232 | страница 96



Как и в начале, вообразим себе картину: ровная полоска горизонта, превосходно видимая сквозь холодный и чистый пузырь ветра — вот она слегка дрожит, разбухает облачками пыли, и в поле зрения заползает враг, словно сама земля повернулась и вынесла его вперед своим движением. Он заполняет горизонт повсюду, куда ни кинь взгляд, и хотя кажется, что Освободительная армия не подходит ближе, ощущение противостояния нарастает с каждой минутой. Еще не столкнулись люди с людьми, но миры, старый и новый, уже нащупывали горло друг друга. Это была неравная борьба, но другой в схватке прошлого с будущим и не бывает.

Это была неравная борьба, потому что Глефод не имел в своем распоряжении ничего, кроме слов, да и эту силу он по большей части придумал.
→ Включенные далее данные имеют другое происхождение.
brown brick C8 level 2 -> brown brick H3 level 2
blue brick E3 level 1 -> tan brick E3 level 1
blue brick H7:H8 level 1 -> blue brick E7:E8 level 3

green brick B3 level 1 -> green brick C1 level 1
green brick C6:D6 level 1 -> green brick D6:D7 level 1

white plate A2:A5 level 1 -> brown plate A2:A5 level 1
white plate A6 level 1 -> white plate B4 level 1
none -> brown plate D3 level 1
Словами был договор о капитуляции, записанный на чистой бумаге и хранящийся в грязном файле, словами были заверения Дромандуса Дромандуса о могуществе неодолимого Щита.

И вся эта история — она тоже всего лишь слова, и возможны они стали только потому, что Освободительная армия ничего не знала о Когорте, а Когорта ничего не знала об Освободительной армии, а то, что узнала — не захотела знать. Слова не имели значения, поскольку все самое важное происходило за их пределами. Две армии из плоти и крови встали друг напротив друга, и прошлое приветствовало будущее, и старый мир салютовал новому, уходя в ничто.
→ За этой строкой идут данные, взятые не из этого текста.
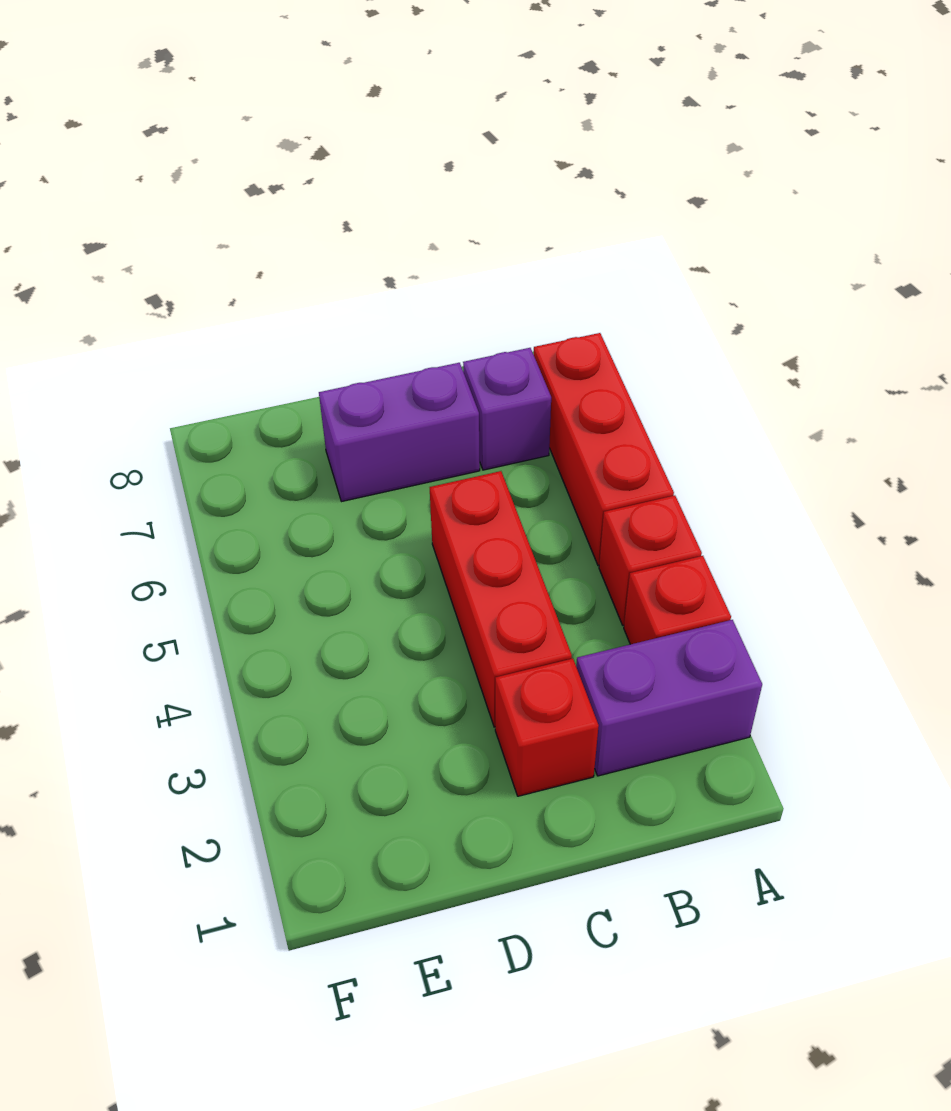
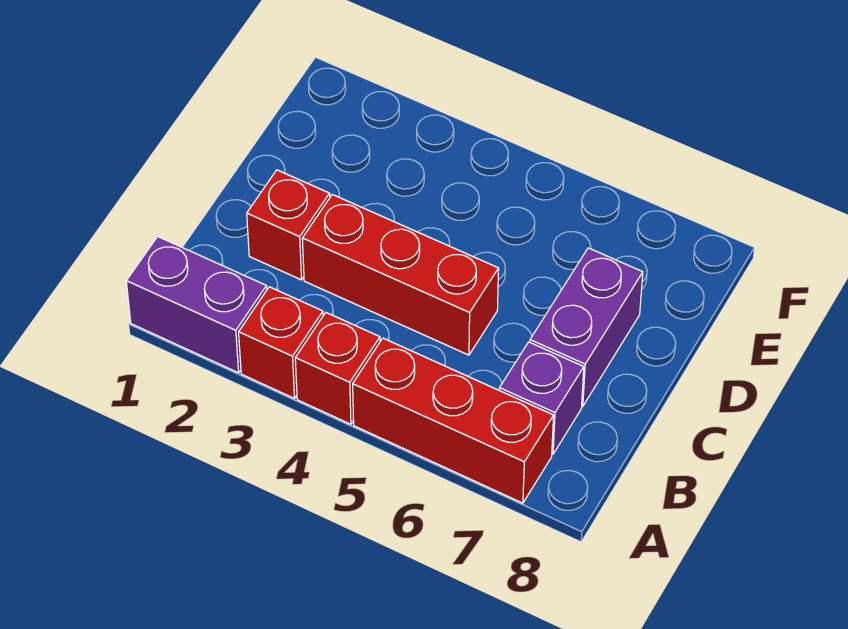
purple brick A2:B2 level 1 -> purple brick A1:A2 level 1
Он говорил, этот старый мир: «Я жил, я был счастлив и совершал ошибки, у меня были причины для того и другого. Теперь пришло твое время. Ты молод и силен. Ты лучше меня во всем. Прости меня: я старался не допустить, чтобы ты вырос — хотя и знал, что рано или поздно это произойдет. Надеюсь, ты сможешь меня понять, ведь твоя жизнь означает мою смерть, а все мы хотим жить, неважно, насколько целесообразно это желание. Теперь я знаю, что время мое подошло к концу, и пришло время прощаться. Мы не можем любить друг друга, но нам под силу отдать дань уважения. Ты выслал мне навстречу лучшие свои силы, а я выслал свои. Взгляни на них: это слепок с эпох, это концентрат моего времени, здесь и сейчас я отдаю тебе свои сердце и душу. Они смешны и нелепы, потому что и я был смешон и нелеп. Я знаю, сперва ты отвергнешь их, этого потребует твоя гордость, твое желание выглядеть первым там, где многие прошли до тебя. Ты назовешь их трусами и ничтожествами, безумцами и дураками. Ты постараешься забыть их, как глупый и бестолковый сон. И все же они будут с тобой, готовые прийти на помощь, когда твоя точка опоры поколеблется, когда тебе потребуются нелепые и смешные люди, так хорошо складывающие слова. Вот и все, я сказал что хотел, пусть они сами довершат свою историю, пусть мир ускользнет у них из рук, потому что их время устало и может лишь отдавать то, что скопило до осени».